Она ласкала взглядом каждую перекатывающуюся под кожей мышцу и ощущала запах миндального масла, которым была натерта его кожа. Брайенна посмотрела ниже, почему-то точно зная, что предстанет сейчас перед ней. Уголки ее рта чуть приподнялись при виде мощного мужского естества, дерзко поднимавшегося из гнезда темных волос. Бедра были такими же мускулистыми и смуглыми, как руки и грудь.
Брайенна внезапно застыла. Господи Боже, что это на длинном мощном бедре? В полумраке было не видно. Брайенна сосредоточилась, стараясь освободиться от посторонних мыслей. Может, это шрам? Да нет. Ожог? Возможно. Всего за какое-то мгновение пятно приобрело очертания, и Брайенна увидела, что оно имеет форму ятагана. Но в следующий момент все исчезло, и осталось лишь ее отражение в зеркале.

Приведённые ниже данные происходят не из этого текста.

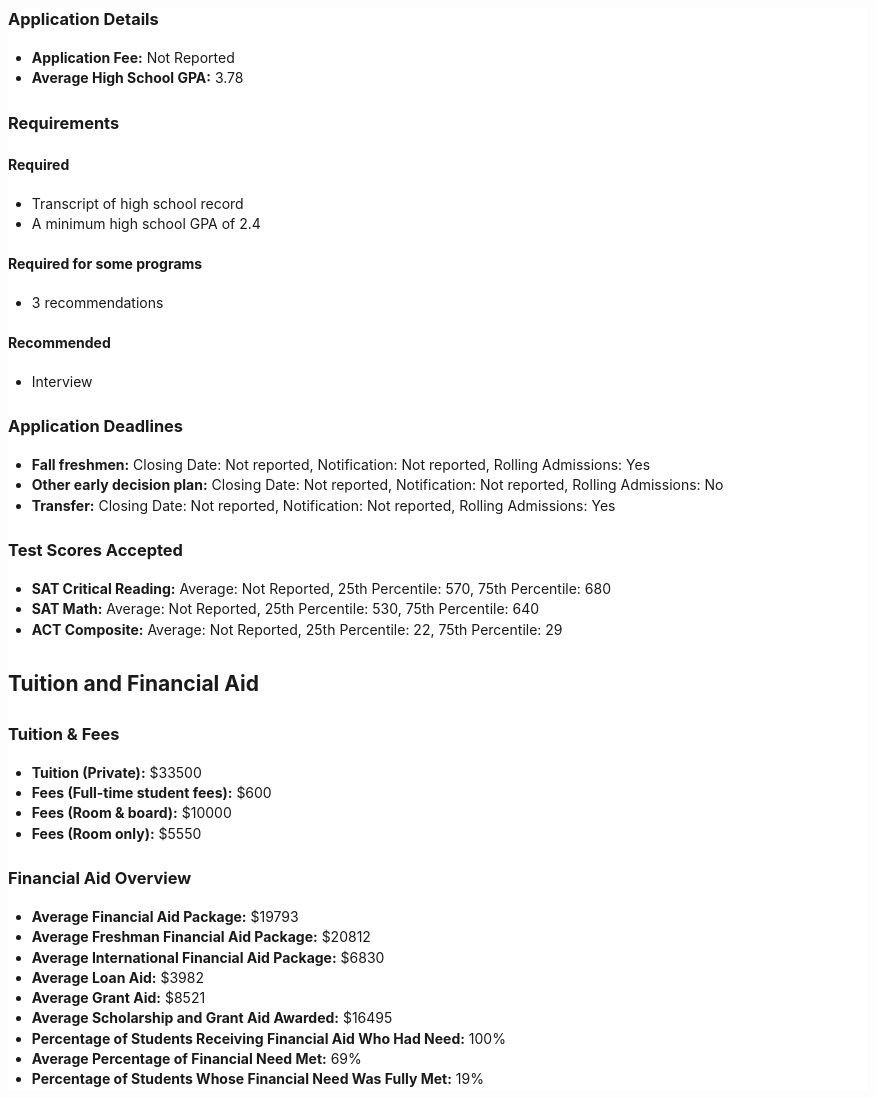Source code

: ### Application Details

- **Application Fee:** Not Reported
- **Average High School GPA:** 3.78

### Requirements

#### Required

- Transcript of high school record
- A minimum high school GPA of 2.4

#### Required for some programs

- 3 recommendations

#### Recommended

- Interview

### Application Deadlines

- **Fall freshmen:** Closing Date: Not reported, Notification: Not reported, Rolling Admissions: Yes
- **Other early decision plan:** Closing Date: Not reported, Notification: Not reported, Rolling Admissions: No
- **Transfer:** Closing Date: Not reported, Notification: Not reported, Rolling Admissions: Yes

### Test Scores Accepted

- **SAT Critical Reading:** Average: Not Reported, 25th Percentile: 570, 75th Percentile: 680
- **SAT Math:** Average: Not Reported, 25th Percentile: 530, 75th Percentile: 640
- **ACT Composite:** Average: Not Reported, 25th Percentile: 22, 75th Percentile: 29

## Tuition and Financial Aid

### Tuition & Fees

- **Tuition (Private):** $33500
- **Fees (Full-time student fees):** $600
- **Fees (Room & board):** $10000
- **Fees (Room only):** $5550

### Financial Aid Overview

- **Average Financial Aid Package:** $19793
- **Average Freshman Financial Aid Package:** $20812
- **Average International Financial Aid Package:** $6830
- **Average Loan Aid:** $3982
- **Average Grant Aid:** $8521
- **Average Scholarship and Grant Aid Awarded:** $16495
- **Percentage of Students Receiving Financial Aid Who Had Need:** 100%
- **Average Percentage of Financial Need Met:** 69%
- **Percentage of Students Whose Financial Need Was Fully Met:** 19%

Возбуждение расцвело в ней, подобно ярко-красной розе в саду. Она знала: он ждет ее! Улыбнулась затаенной улыбкой. Как восхитительно заставить его ждать! Но сила его притягательна и чересчур велика, чтобы противостоять ей слишком долго, благодарение Богу. Брайенна набросила поверх тонкого пеньюара плащ и выскользнула в темноту, поднялась на крепостной вал замка.

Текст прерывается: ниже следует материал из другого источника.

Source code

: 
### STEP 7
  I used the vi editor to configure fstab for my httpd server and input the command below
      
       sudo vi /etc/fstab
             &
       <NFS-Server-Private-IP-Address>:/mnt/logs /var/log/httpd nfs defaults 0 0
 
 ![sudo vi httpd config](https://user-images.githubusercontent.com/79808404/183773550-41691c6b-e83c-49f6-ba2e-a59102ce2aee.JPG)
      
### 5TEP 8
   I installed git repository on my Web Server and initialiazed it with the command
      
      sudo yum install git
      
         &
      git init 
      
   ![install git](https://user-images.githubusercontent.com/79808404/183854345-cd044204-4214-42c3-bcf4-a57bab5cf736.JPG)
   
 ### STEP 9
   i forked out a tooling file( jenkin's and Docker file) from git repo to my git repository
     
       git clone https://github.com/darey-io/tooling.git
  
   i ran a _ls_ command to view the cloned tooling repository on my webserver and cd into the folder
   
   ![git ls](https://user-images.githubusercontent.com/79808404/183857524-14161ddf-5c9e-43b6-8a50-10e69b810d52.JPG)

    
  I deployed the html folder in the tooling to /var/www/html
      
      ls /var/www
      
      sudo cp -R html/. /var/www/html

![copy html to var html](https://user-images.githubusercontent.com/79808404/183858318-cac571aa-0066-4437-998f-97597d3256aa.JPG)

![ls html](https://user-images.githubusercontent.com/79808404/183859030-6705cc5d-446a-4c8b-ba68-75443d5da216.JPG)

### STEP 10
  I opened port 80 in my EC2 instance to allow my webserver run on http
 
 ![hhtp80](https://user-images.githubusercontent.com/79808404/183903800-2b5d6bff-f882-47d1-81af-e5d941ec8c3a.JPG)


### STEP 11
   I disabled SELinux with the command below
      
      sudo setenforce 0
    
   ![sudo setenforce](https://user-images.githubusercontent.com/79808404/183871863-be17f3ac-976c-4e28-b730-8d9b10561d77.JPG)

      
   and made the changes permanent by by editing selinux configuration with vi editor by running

Ночной мрак покровительствовал любовникам и принял их в свои объятия. Оба точно знали, куда идти, обоих влекло друг к другу, они стали неразлучны, как луна и лунный прилив.
Кристиан и Брайенна подошли друг к другу очень близко, но не соприкасаясь, только глаза глядели в глаза и душа сливалась с душой. Под его плащом, подбитым соболем и накинутым на словно отлитое из бронзы тело, ничего не было, под накидкой Брайенны едва слышно шелестели тонкие кружева.
Они не знали, сколько прошло времени, когда оба, словно по чьему-то неслышному приказу, соединились в страстном порыве и каждый как будто ощутил сокрушительный удар грома, взорвавший спокойствие ночи.
Сильные руки раздвинули накидку Брайенны, сжали упругие груди, и тугие соски, преодолев сетчатую преграду, вырвались на волю. Когда большие пальцы коснулись их, они мгновенно набухли. Его голодный рот нашел ямку на горле, где лихорадочно билась жилка, а потом губы начали долгое путешествие по ее телу, отыскивая все новые чувствительные места. Его ласка, словно весенняя гроза, превращала ее в вольное дикое создание. Тело Кристиана — большое, горящее желанием, требовательное — заслоняло ее, как бы уберегая от всех бед. Нетерпеливые руки развязали бесчисленные банты на пеньюаре и раздвинули кружева. А потом… потом было обжигающее столкновение шелка и бронзы. Рты их слились, жаждущие, пересохшие рты. Его руки стянули накидку и пеньюар с горевшего, как в лихорадке, тела и прикрыли ее широкой, подбитой соболем мантией.